Page text: Begin

Let's say I have a table that looks like this:
Mark - Green
Mark - Blue
Mark - Red
Adam - Yellow
Andrew - Red
Andrew - Green
And my objective is to compare the user "Mark" with all the other users in the database, to find out which other user he is most similar to. In this case, he would be most similar to Andrew (2/3 matches), and least similar to Adam (0/3) matches. After I've found out which user is most similar to Mark I would like to extract the entires that Andrew got but Mark doesn't.
Would this be possible in MySQL? I appreciate all help, thank you guys!
Edit: OVERWHELMED by all the good help! THANK you SO MUCH guys! I will be sure to check out all of your contributions!

The following query attempts to list all the users with the number of matches to Mark. It basically joins the table with Mark's entries and counts the common entries for all users.
SELECT ours.user, theirs.user, count(*) as `score`
FROM tableName as `theirs`, (SELECT *
FROM tableName
WHERE user = 'Mark') as `ours`
WHERE theirs.user != 'Mark' AND
theirs.color = ours.color
GROUP BY theirs.user
ORDER BY score DESC
The query, however, wouldn't work if there's duplicate data (i.e. one person picks the same color twice). But that shouldn't be a problem as you mention in the comments that it wouldn't occur.
The query can be modified to show the score for all users:
SELECT ours.user as `myUser`, theirs.user as `theirUser`, count(*) as `score`
FROM tableName as `ours`, tableName as `theirs`
WHERE theirs.user != ours.user AND
theirs.color = ours.color
GROUP BY ours.user, theirs.user
ORDER BY score DESC
Let Q be the above query that gives you the most similar user. Once you have that user, you can use it to show the distinct entries between them. Here's what we're trying to do:
SELECT *
FROM tableName as theirs
WHERE user = 'Andrew'
AND NOT EXISTS (SELECT 1
FROM tableName as ours
WHERE ours.user = 'Mark'
AND ours.color = theirs.color)
Replacing the inputs Andrew and Mark from Q:
SELECT similar.myUser, theirs.user, theirs.color
FROM tableName as theirs JOIN (Q) as similar
ON theirs.user = similar.theirUser
WHERE NOT EXISTS (SELECT 1
FROM tableName as ours
WHERE ours.user = similar.myUser
AND ours.color = theirs.color)
Here's the final query up and running. Hope this makes sense.

Page text: End

[What to work on] Continue the forum thread above on finding the most similar user in a MySQL table, starting after its final sentence.

Supplied data: Begin

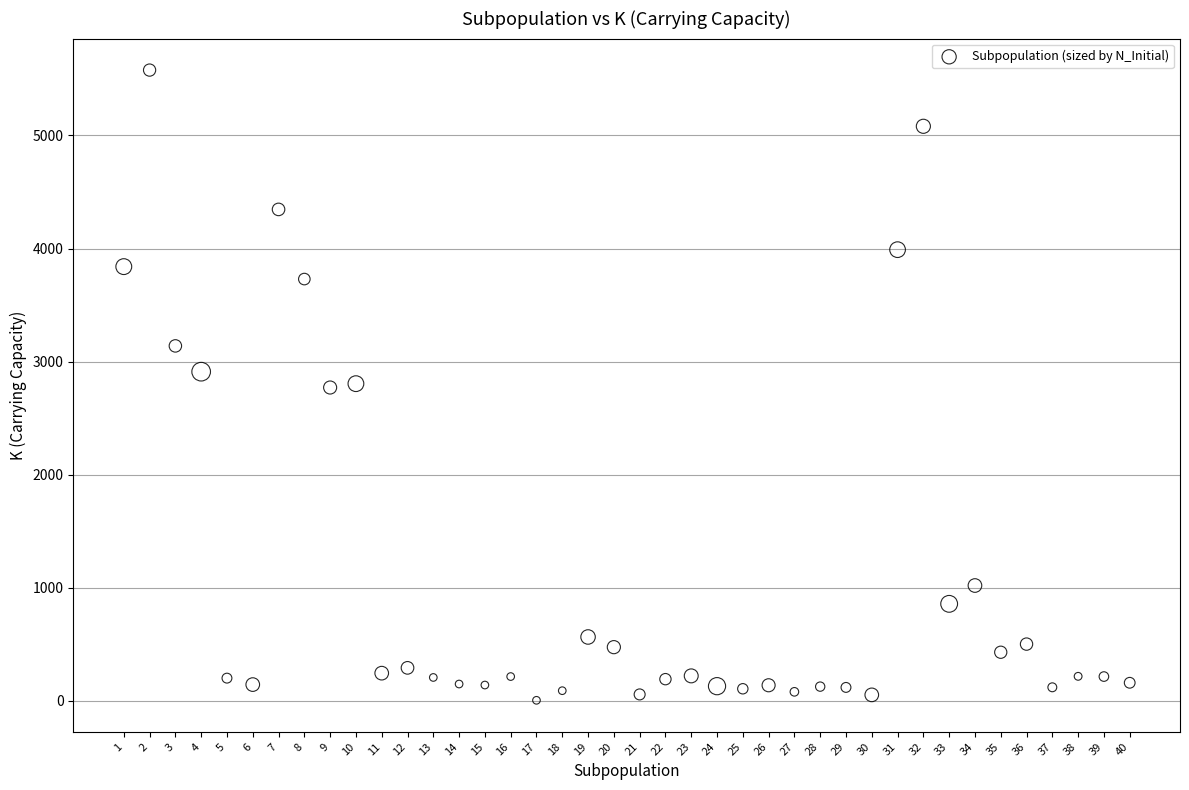

What is the range of X values (max minus min)?

39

Supplied data: End

[Reply to the task]
Use FULLTEXT INDEXES. And your query will be like:
SELECT * FROM user WHERE MATCH (name,color) AGAINST ('Mark blue');
Or simplest way, is using LIKE search
SELECT * FROM user WHERE name LIKE '%Mike%' OR color = 'blue'
You can choose which way more suitable for you

select
name,
sum(case when t2.cnt > t1.cnt then t1.cnt else t2.cnt end) matches
from (
select name, color, count(*) cnt
from table
where name <> 'Mark'
group by name, color
) t1 left join (
select color, count(*) cnt
from table
where name = 'Mark'
group by color
) t2 on t2.color = t1.color
group by name
order by matches desc
The derived table t1 contains the # of colors each user (except Mark) has, t2 contains the same for Mark. The tables are then left joined on the color and the smaller of the 2 counts is taken i.e. if Amy has 2 reds and Mark has 1 red, then 1 is taken as the number of matches. Finally group by name and return the largest sum of matches.

select match.name, count(*) as count
from table
join table as match
on match.name <> table.name
and table.name = 'mark'
and match.color = table.color
group by match.name
order by count(*) desc

Below query returns matching score between name and matching_name and the maximum score it could get, so that you know what % value your matching has.
This code counts duplicate values in color column as only one, so that if you have record Mark - Red twice, it will only count as 1.
select
foo.name, foo.matching_name, count(*) AS matching_score, goo.color_no AS max_score
from
(
select
distinct a.name, a.color, b.name AS matching_name
from
(
select name, color from yourtable
) a
left join yourtable b on a.color = b.color and a.name <> b.name
where b.name is not null
) foo
left join ( select name, count(distinct color) AS color_no from yourtable group by name ) goo
on foo.name = goo.name
group by foo.name, foo.matching_name
Attaching SQLFiddle to preview the output.

This should get you close. The complexity comes from the fact that you allow each user to pick each color multiple times and require that each otherwise-identical pair be matched in the other user you're comparing to. Therefore, we're really interested in knowing how many total color picks a user per color and how that number compares to the compared-to users' count for that same color.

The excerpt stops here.